===== Exercise material =====

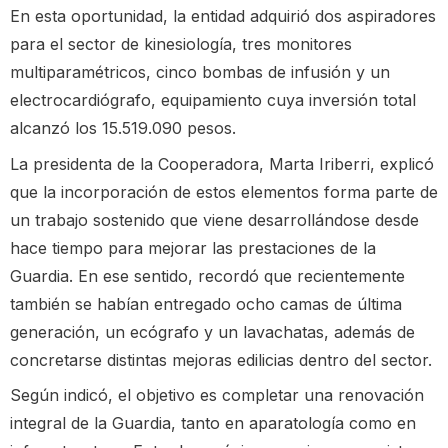
En esta oportunidad, la entidad adquirió dos aspiradores
para el sector de kinesiología, tres monitores
multiparamétricos, cinco bombas de infusión y un
electrocardiógrafo, equipamiento cuya inversión total
alcanzó los 15.519.090 pesos.
La presidenta de la Cooperadora, Marta Iriberri, explicó
que la incorporación de estos elementos forma parte de
un trabajo sostenido que viene desarrollándose desde
hace tiempo para mejorar las prestaciones de la
Guardia. En ese sentido, recordó que recientemente
también se habían entregado ocho camas de última
generación, un ecógrafo y un lavachatas, además de
concretarse distintas mejoras edilicias dentro del sector.
Según indicó, el objetivo es completar una renovación
integral de la Guardia, tanto en aparatología como en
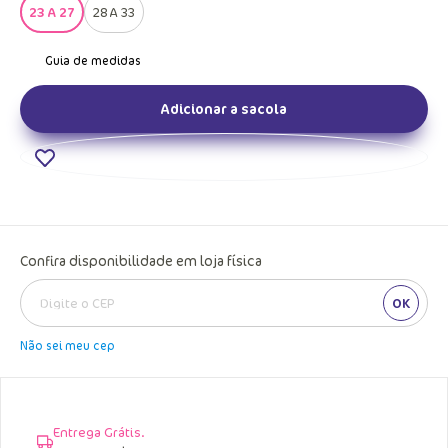
23 A 27
28 A 33
Adicionar a sacola
Confira disponibilidade em loja física
OK
Não sei meu cep
Entrega Grátis.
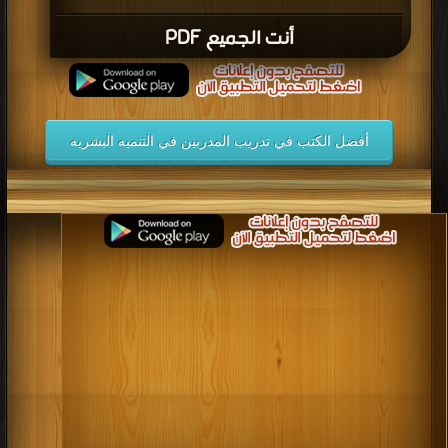
أنت الجميع PDF
أفضل الكتب في تدريب المدربين في التنميه البشريه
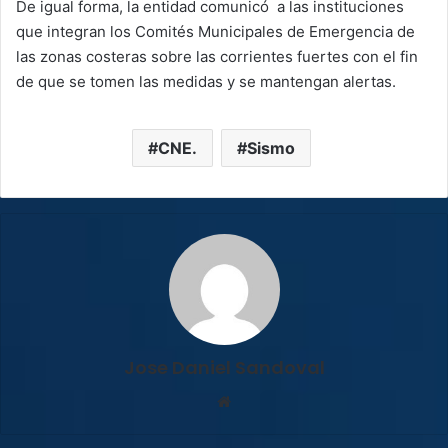
De igual forma, la entidad comunicó a las instituciones
que integran los Comités Municipales de Emergencia de
las zonas costeras sobre las corrientes fuertes con el fin
de que se tomen las medidas y se mantengan alertas.
CNE.
Sismo
Jose Daniel Sandoval
Sitio
web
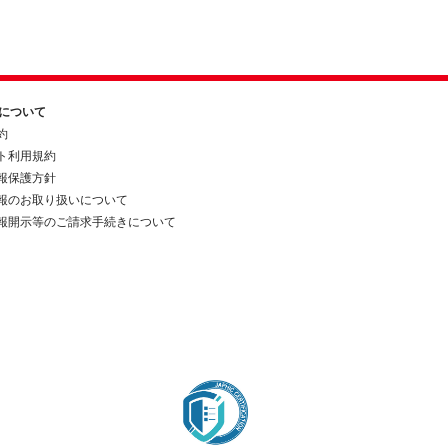
約について
約
ト利用規約
報保護方針
報のお取り扱いについて
報開示等のご請求手続きについて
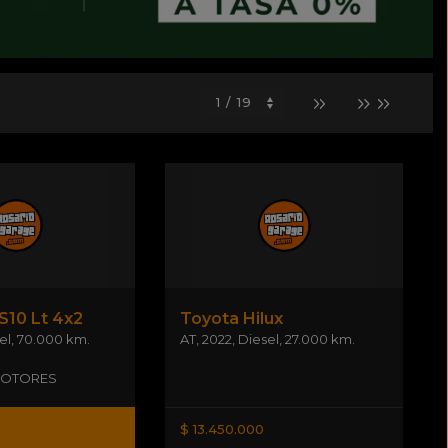
S10 Lt 4x2
Toyota Hilux
el
,
70.000 km.
AT
,
2022
,
Diesel
,
27.000 km.
OTORES
$ 13.450.000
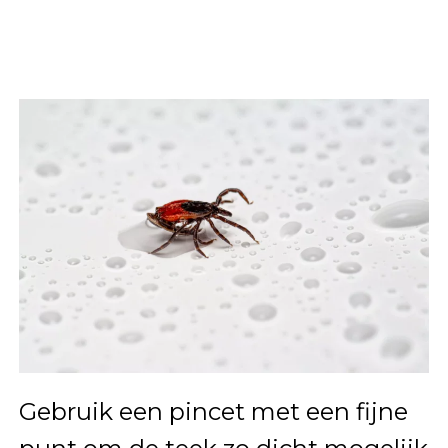
Gebruik een pincet met een fijne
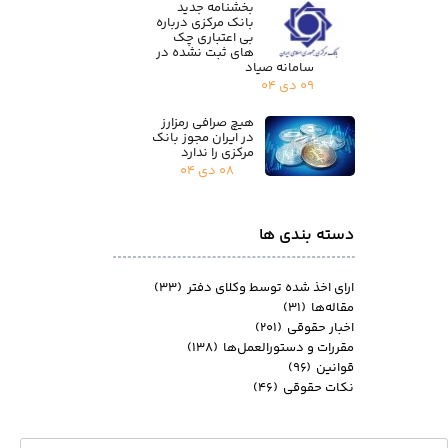
بخشنامه جدید
بانک مرکزی درباره
بی اعتباری چک
های ثبت نشده در
سامانه صیاد
۰۹ دی ۰۴
هیچ صرافی رمزارز
در ایران مجوز بانک
مرکزی را ندارد
۰۸ دی ۰۴
دسته بندی ها
ارای اخذ شده توسط وکلای دفتر
(۳۳)
مقاله‌ها
(۳۱)
اخبار حقوقی
(۲۰۱)
مقررات و دستورالعمل‌ها
(۱۳۸)
قوانین
(۹۶)
نکات حقوقی
(۴۶)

=====

*What you need to do*. Whenever the word "forma" occurs in a line of the listing above, return that line.

*Task output*.
que la incorporación de estos elementos forma parte de
De igual forma, la entidad comunicó a las instituciones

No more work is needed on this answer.